# [Work to do]
Reproduce the lines below, swapping every "collectors" for "collected by" and leaving all else unchanged.

(Collection entries)
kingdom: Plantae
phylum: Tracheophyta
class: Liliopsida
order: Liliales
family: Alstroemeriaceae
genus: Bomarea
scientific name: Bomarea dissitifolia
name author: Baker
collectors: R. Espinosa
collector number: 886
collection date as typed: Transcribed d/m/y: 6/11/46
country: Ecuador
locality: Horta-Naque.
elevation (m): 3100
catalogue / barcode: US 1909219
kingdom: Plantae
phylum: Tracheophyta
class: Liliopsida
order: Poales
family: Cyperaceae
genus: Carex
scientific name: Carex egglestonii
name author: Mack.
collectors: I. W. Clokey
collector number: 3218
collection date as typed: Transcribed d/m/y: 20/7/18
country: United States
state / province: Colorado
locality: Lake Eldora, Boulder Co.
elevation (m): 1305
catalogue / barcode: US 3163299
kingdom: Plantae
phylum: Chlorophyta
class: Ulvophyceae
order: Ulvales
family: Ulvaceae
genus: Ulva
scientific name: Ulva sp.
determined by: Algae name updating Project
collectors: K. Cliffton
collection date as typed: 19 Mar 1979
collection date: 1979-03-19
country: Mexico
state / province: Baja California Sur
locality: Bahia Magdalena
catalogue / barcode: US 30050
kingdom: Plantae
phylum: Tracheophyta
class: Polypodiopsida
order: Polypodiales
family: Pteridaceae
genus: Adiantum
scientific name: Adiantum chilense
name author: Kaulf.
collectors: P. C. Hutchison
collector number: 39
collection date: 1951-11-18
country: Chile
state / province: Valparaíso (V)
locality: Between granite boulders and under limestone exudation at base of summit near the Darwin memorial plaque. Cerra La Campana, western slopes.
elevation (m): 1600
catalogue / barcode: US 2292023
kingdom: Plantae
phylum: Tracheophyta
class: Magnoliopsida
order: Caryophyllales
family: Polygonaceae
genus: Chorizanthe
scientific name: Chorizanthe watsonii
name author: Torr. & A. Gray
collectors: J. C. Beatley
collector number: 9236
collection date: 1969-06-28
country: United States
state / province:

# [Solution below]
kingdom: Plantae
phylum: Tracheophyta
class: Liliopsida
order: Liliales
family: Alstroemeriaceae
genus: Bomarea
scientific name: Bomarea dissitifolia
name author: Baker
collected by: R. Espinosa
collector number: 886
collection date as typed: Transcribed d/m/y: 6/11/46
country: Ecuador
locality: Horta-Naque.
elevation (m): 3100
catalogue / barcode: US 1909219
kingdom: Plantae
phylum: Tracheophyta
class: Liliopsida
order: Poales
family: Cyperaceae
genus: Carex
scientific name: Carex egglestonii
name author: Mack.
collected by: I. W. Clokey
collector number: 3218
collection date as typed: Transcribed d/m/y: 20/7/18
country: United States
state / province: Colorado
locality: Lake Eldora, Boulder Co.
elevation (m): 1305
catalogue / barcode: US 3163299
kingdom: Plantae
phylum: Chlorophyta
class: Ulvophyceae
order: Ulvales
family: Ulvaceae
genus: Ulva
scientific name: Ulva sp.
determined by: Algae name updating Project
collected by: K. Cliffton
collection date as typed: 19 Mar 1979
collection date: 1979-03-19
country: Mexico
state / province: Baja California Sur
locality: Bahia Magdalena
catalogue / barcode: US 30050
kingdom: Plantae
phylum: Tracheophyta
class: Polypodiopsida
order: Polypodiales
family: Pteridaceae
genus: Adiantum
scientific name: Adiantum chilense
name author: Kaulf.
collected by: P. C. Hutchison
collector number: 39
collection date: 1951-11-18
country: Chile
state / province: Valparaíso (V)
locality: Between granite boulders and under limestone exudation at base of summit near the Darwin memorial plaque. Cerra La Campana, western slopes.
elevation (m): 1600
catalogue / barcode: US 2292023
kingdom: Plantae
phylum: Tracheophyta
class: Magnoliopsida
order: Caryophyllales
family: Polygonaceae
genus: Chorizanthe
scientific name: Chorizanthe watsonii
name author: Torr. & A. Gray
collected by: J. C. Beatley
collector number: 9236
collection date: 1969-06-28
country: United States
state / province:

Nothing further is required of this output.